Petitioners also allege that the  tenant voluntarily  surrendered  the property to the  landowner,  as  evidenced by an affidavit executed  by Pareja on July i6, 1955 and subscribed before the Justice of the  Peace of Tanza, Cavite, the translation of which reads:
"I, PEDRO PAREJA, of legal age, and residing in the municipality of Tanza, Cavite,  under oath, state the following:

"That in accordance with what I have declared before the Provincial Fiscal of Cavite during the investigation (July 6, 1955), I will not interfere with or continue  the  cultivation in the land of Mr.
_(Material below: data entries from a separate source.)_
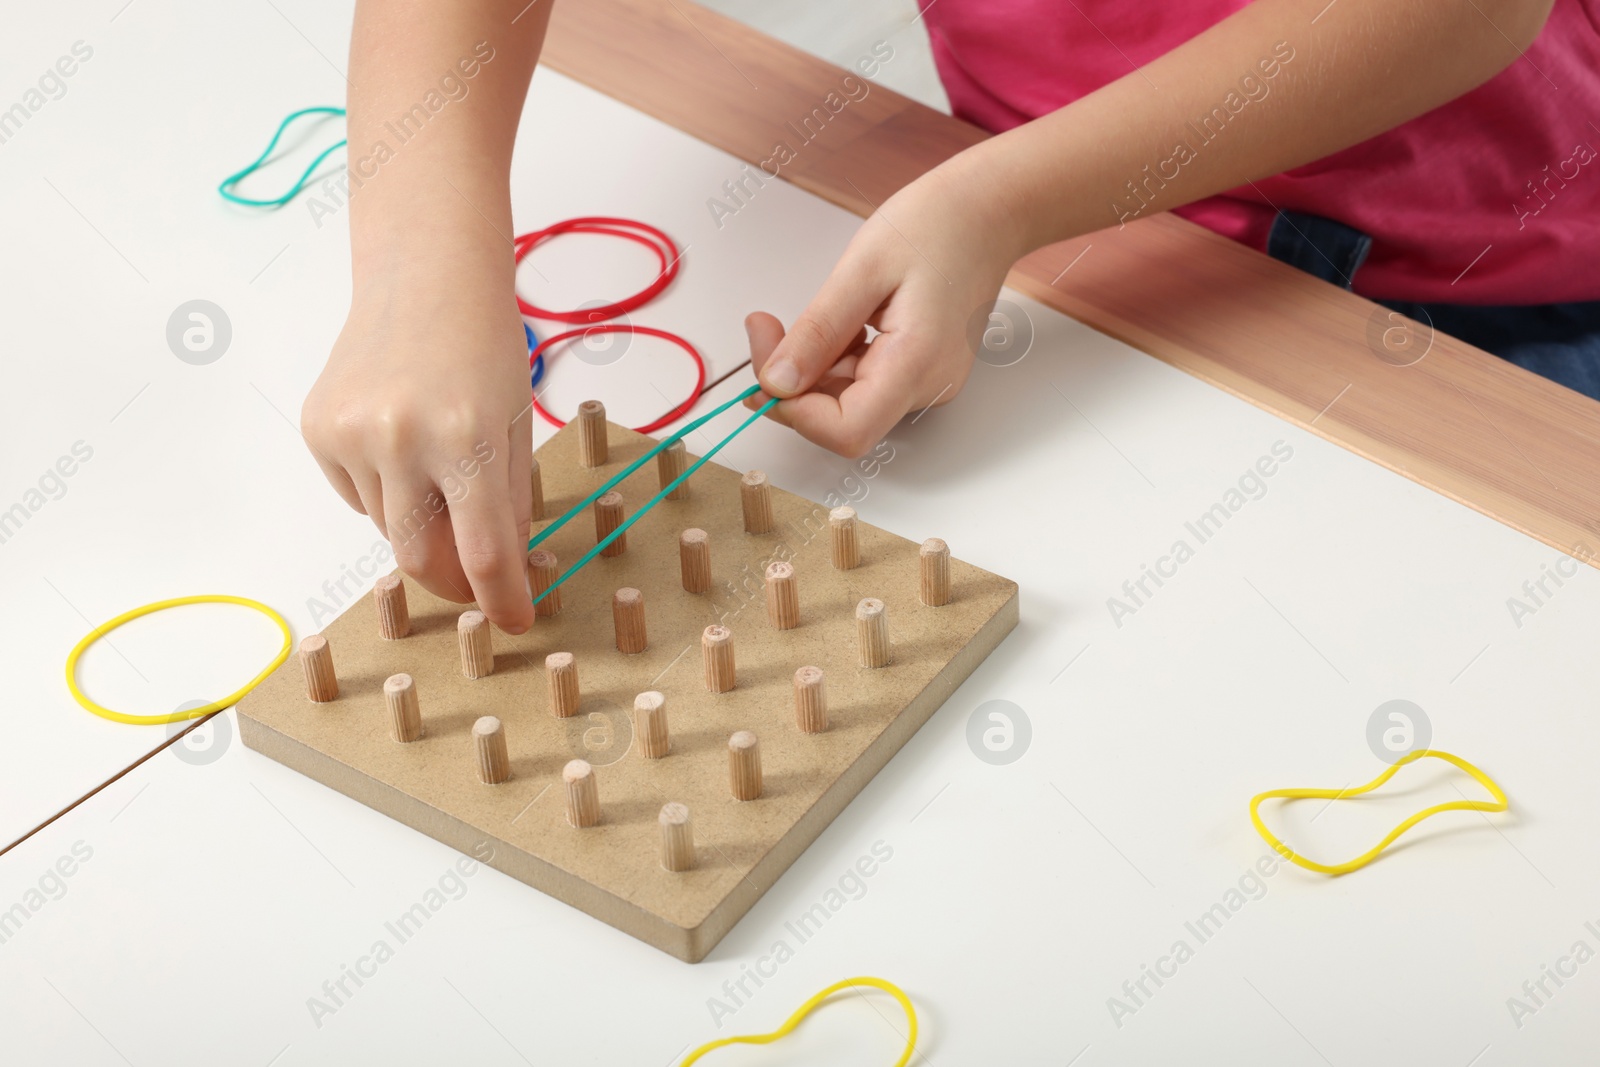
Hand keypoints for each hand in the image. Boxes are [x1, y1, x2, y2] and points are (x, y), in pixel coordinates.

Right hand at [301, 284, 534, 634]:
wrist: (423, 279)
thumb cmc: (482, 346)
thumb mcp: (514, 424)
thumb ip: (509, 502)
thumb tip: (504, 573)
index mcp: (466, 438)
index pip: (483, 552)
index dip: (501, 599)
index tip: (512, 620)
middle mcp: (403, 438)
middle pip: (419, 557)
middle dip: (450, 582)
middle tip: (474, 583)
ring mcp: (352, 434)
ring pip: (387, 526)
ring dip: (419, 523)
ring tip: (438, 469)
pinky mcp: (319, 429)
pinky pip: (356, 494)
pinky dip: (384, 490)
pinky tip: (400, 443)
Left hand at [744, 166, 1023, 455]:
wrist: (990, 211)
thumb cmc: (938, 225)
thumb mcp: (862, 269)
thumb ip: (818, 332)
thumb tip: (777, 383)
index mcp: (916, 364)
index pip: (846, 432)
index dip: (795, 410)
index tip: (765, 366)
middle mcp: (927, 387)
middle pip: (842, 421)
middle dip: (794, 385)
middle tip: (767, 327)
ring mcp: (928, 383)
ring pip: (849, 403)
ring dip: (814, 369)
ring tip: (813, 312)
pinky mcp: (921, 372)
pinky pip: (865, 384)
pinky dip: (838, 360)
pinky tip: (843, 320)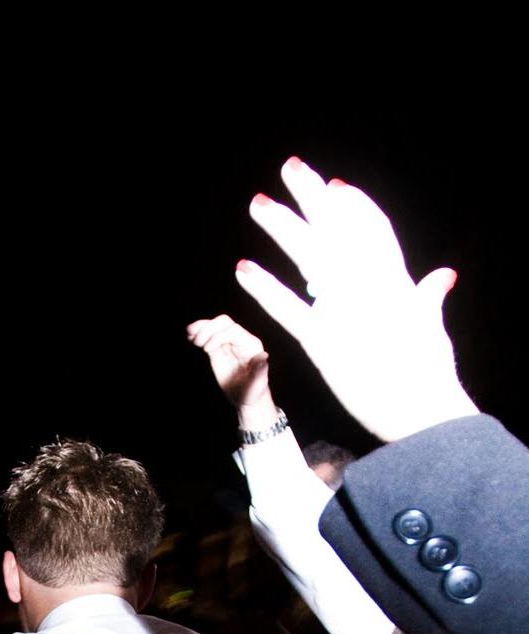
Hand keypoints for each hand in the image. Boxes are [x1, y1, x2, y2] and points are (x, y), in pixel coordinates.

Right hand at [186, 315, 273, 424]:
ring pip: (215, 326)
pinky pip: (208, 336)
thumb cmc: (252, 392)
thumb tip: (263, 356)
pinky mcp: (218, 348)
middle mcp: (240, 340)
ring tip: (189, 334)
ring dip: (201, 327)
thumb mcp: (257, 385)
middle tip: (196, 342)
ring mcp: (229, 343)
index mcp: (250, 345)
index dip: (218, 336)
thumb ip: (260, 371)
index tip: (207, 349)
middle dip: (209, 328)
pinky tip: (189, 336)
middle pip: (224, 322)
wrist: (245, 397)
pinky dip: (198, 333)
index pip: (233, 330)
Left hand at [236, 157, 478, 441]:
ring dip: (281, 227)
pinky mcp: (322, 341)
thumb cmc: (429, 374)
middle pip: (335, 229)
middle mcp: (369, 285)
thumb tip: (445, 275)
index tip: (333, 187)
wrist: (419, 410)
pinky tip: (243, 268)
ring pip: (308, 256)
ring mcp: (344, 310)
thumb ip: (429, 297)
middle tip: (290, 168)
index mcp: (397, 280)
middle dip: (311, 197)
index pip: (373, 230)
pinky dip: (264, 288)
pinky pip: (287, 308)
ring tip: (258, 204)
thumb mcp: (432, 328)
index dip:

Florentino  Joya in Balite, Tanza, Cavite, Lot No. 1171,  and which I am voluntarily returning  to him, nevertheless I am  leaving  to the C.I.R.  or Agrarian Court the  determination of  whatever right I may have in  said land.

"IN WITNESS WHEREOF, I  hereby sign  this  document, in the  Municipal building of Tanza, Cavite, this 16th day of July, 1955.

(Sgd.)  PEDRO PAREJA"
This  statement notwithstanding, the  lower court found that "petitioner's fear after his incarceration was ordered by the  Justice of the Peace was such that his freedom of choice was impaired, or at least restricted.  Under such circumstances, he was not  acting voluntarily."   

This conclusion is  fully supported by the record of the case.  The explanation  of the  tenant is sufficiently borne out by the circumstances attending the execution  of the document.  At the time he made the statement both in the office of the Provincial Fiscal and the Justice of the Peace of Tanza  (who ordered his previous arrest), petitioner Florentino Joya was in attendance.  The criminal action filed by Florentino  against him was then pending in the justice of the peace court.  The fact that immediately after the execution of the affidavit the landowner moved for the dismissal of the aforementioned criminal case corroborates Pareja's testimony that he had  to do as he did out of fear of further harassment.

Significantly too, it  may be  observed from  a reading of  the  document  that  the  affiant  did not turn over the property to the owner unconditionally.  On the contrary, he  made a reservation of  his right to secure from the proper  court a judicial declaration of whatever interest he  may have  in  the  land.  This  indeed  contradicts the supposed "voluntariness" of the tenant's  act in giving up the land.

With respect to the  charge that a portion of the land was utilized by the tenant as a  "tilapia" fish pondt  we agree with the lower court that there is  no evidence that it resulted in Material injury to the land (Sec. 51, Rep. Act 1199).  The uncontradicted testimony is that the fishpond was made on requirement  of the Bureau of Agricultural Extension that every  farmer in the vicinity should have a small fishpond, and that this  particular fishpond was on the  portion  ("balot")  not used  for planting rice (pp. 81-82,  Record.)

Wherefore,  finding no  reason  to review the  decision appealed from, the same  is  hereby affirmed, with costs against petitioner Florentino Joya.  So ordered.

Paras C. J., Bengzon,  Padilla, Montemayor, Bautista  Angelo, Labrador, Endencia, and Gutierrez  David JJ.,   concur.



[1] Tolentino vs. Gonzales Sy  Chian, 50 Phil.,

[2] See Section 22,  Republic  Act 2263, which provides: "Sec.  22. The provisions of this  Act  shall  be  applicable to  all cases pending in any court at the time of the approval of this Act."

[3] Section 56, Republic Act 1199, as amended.